# Hoooray we met our gorgeous son today



## willswendy (Aug 17, 2004)

What can I say, it was amazing!

Meeting first to discuss the plan for introductions etc, then off we went to FC house.

The door was open and I could hear him chatting before we seen him, and then there he was, our son in front of our eyes   

He wasn't very shy, he was talking about cars, and i said i had brought him so cars and would he like to see, and he said yes, yes, and hen that was it, he was there right with us from then on.  we sat on the floor and played with him, and it was really relaxed and natural.  He sat on our knees, and it was fantastic.  FC sat back, and was saying give it to mummy/daddy etc, and he was fine with it.  We looked through our Tomy photo album that we have done and was looking at the house and his bedroom etc and he soo relaxed about everything. 

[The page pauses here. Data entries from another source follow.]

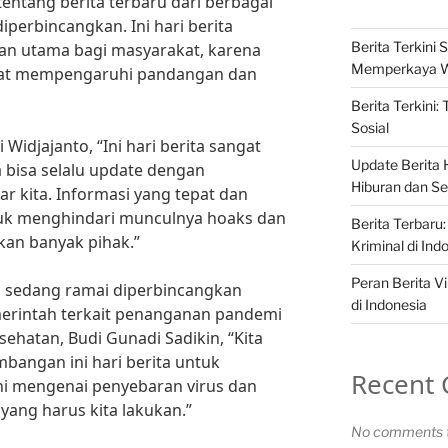
tentang berita terbaru dari berbagai
perbincangkan. Ini hari berita
Berita Terkini S
an utama bagi masyarakat, karena
Memperkaya 
apat mempengaruhi pandangan dan
Berita Terkini:
Sosial
Widjajanto, “Ini hari berita sangat
Update Berita H
a bisa selalu update dengan
Hiburan dan Sel
ar kita. Informasi yang tepat dan
tuk menghindari munculnya hoaks dan
Berita Terbaru:
kan banyak pihak.”
Kriminal di Ind
Peran Berita Vi
g sedang ramai diperbincangkan
di Indonesia
merintah terkait penanganan pandemi
ehatan, Budi Gunadi Sadikin, “Kita
bangan ini hari berita untuk
Recent
ni mengenai penyebaran virus dan
ang harus kita lakukan.”
No comments t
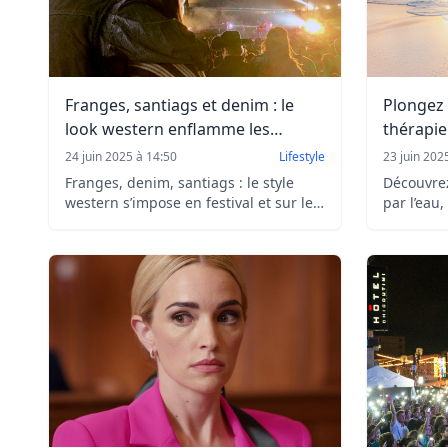
Franges, santiags et denim : le
Plongez 
look western enflamme les
thérapie
festivals
été !
24 juin 2025 à 14:50
Lifestyle
23 juin 202
Franges, denim, santiags : le style
Découvrez
western s’impose en festival et sur les
par l’eau
réseaux. Décryptage d’une tendance
l’été. Mer
mode aussi pop que virale.
flottaiso
même.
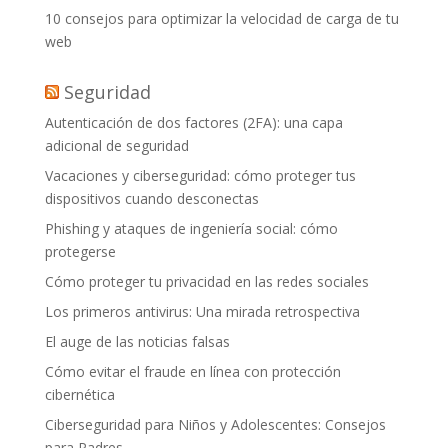
10 consejos para optimizar la velocidad de carga de tu
web
Seguridad
Autenticación de dos factores (2FA): una capa
adicional de seguridad
Vacaciones y ciberseguridad: cómo proteger tus
dispositivos cuando desconectas
Phishing y ataques de ingeniería social: cómo
protegerse
Cómo proteger tu privacidad en las redes sociales
Los primeros antivirus: Una mirada retrospectiva
El auge de las noticias falsas
Cómo evitar el fraude en línea con protección
cibernética
Ciberseguridad para Niños y Adolescentes: Consejos
para Padres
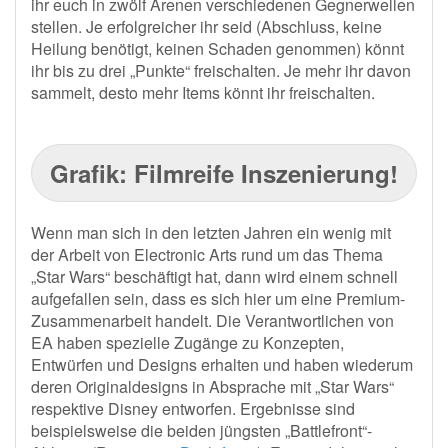
ihr euch in zwölf Arenen verschiedenen Gegnerwellen
stellen. Je erfolgreicher ihr seid (Abschluss, keine
Heilung benötigt, keinen Schaden genommen) könnt
ihr bis zu drei „Punkte“ freischalten. Je mehr ihr davon
sammelt, desto mehr Items könnt ihr freischalten.
Grafik: Filmreife Inszenierung!
Wenn man sich in den letzten Jahren ein wenig mit
der Arbeit von Electronic Arts rund um das Thema
„Star Wars“ beschäftigt hat, dann wird einem schnell
aufgefallen sein, dass es sich hier um eine Premium-
Zusammenarbeit handelt. Die Verantwortlichen von
EA haben spezielle Zugänge zu Konzepten,
Entwürfen und Designs erhalten und haben wiederum
deren Originaldesigns in Absprache mit „Star Wars“
respektive Disney entworfen. Ergebnisse sind
beispielsweise die beiden jüngsten „Battlefront“-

We even got a kiss when we were leaving, and i said i would blow him a kiss when we got outside and he blew one back.

Honestly, today made everything seem to fade away, it was definitely worth it   

Cant wait till tomorrow to see him again, and then everday after that.  All being well he will move home next Wednesday /Thursday.

Soooo happy   

Best wishes everyone


----------



## Guest (May 17, 2011)

So glad it went so well.

Thank you for sharing and here's to the future....

Bop


----------



## racheypache13 (Jan 8, 2011)

Oh, that post makes me so happy for you! What a wonderful experience. Enjoy xx


----------



## keemjay (Jan 19, 2004)

aw welling up for you, and i dont even know you! such truly magical moments  
have another amazing day today  
kj x


----------



## panorama (Feb 7, 2005)

Welling up too, he sounds so lovely!   

Have a wonderful day! xx


----------



## Miny Moo (Jan 13, 2011)

Oh how lovely, it's such a special day isn't it.


----------



## Kaytie (May 7, 2005)

That's great news, you must be over the moon.

K xx


----------



## Mamaji (Jan 21, 2011)

Woohoo!!!!!!!!!!!! Am crying happy tears what a beautiful story ... I can just imagine everything you are describing... he sounds adorable.  Wishing you many years of happiness with your new family xxxxxxxxxxx


----------



## Charlie5 (Aug 2, 2007)

how wonderful a truly magical day .....enjoy!!!xx

Sarahxx


----------



## Iman (Oct 11, 2007)

wow sounds just perfect moment!

Congratulations!!!


----------



## willswendy (Aug 17, 2004)

Honestly cant tell you how good its all going, we are totally totally over the moon   

He is such a lovely little boy, and we all seem to be getting along so well already.  Bathed him last night and put him to bed and he just did it without a murmer, we are soo lucky.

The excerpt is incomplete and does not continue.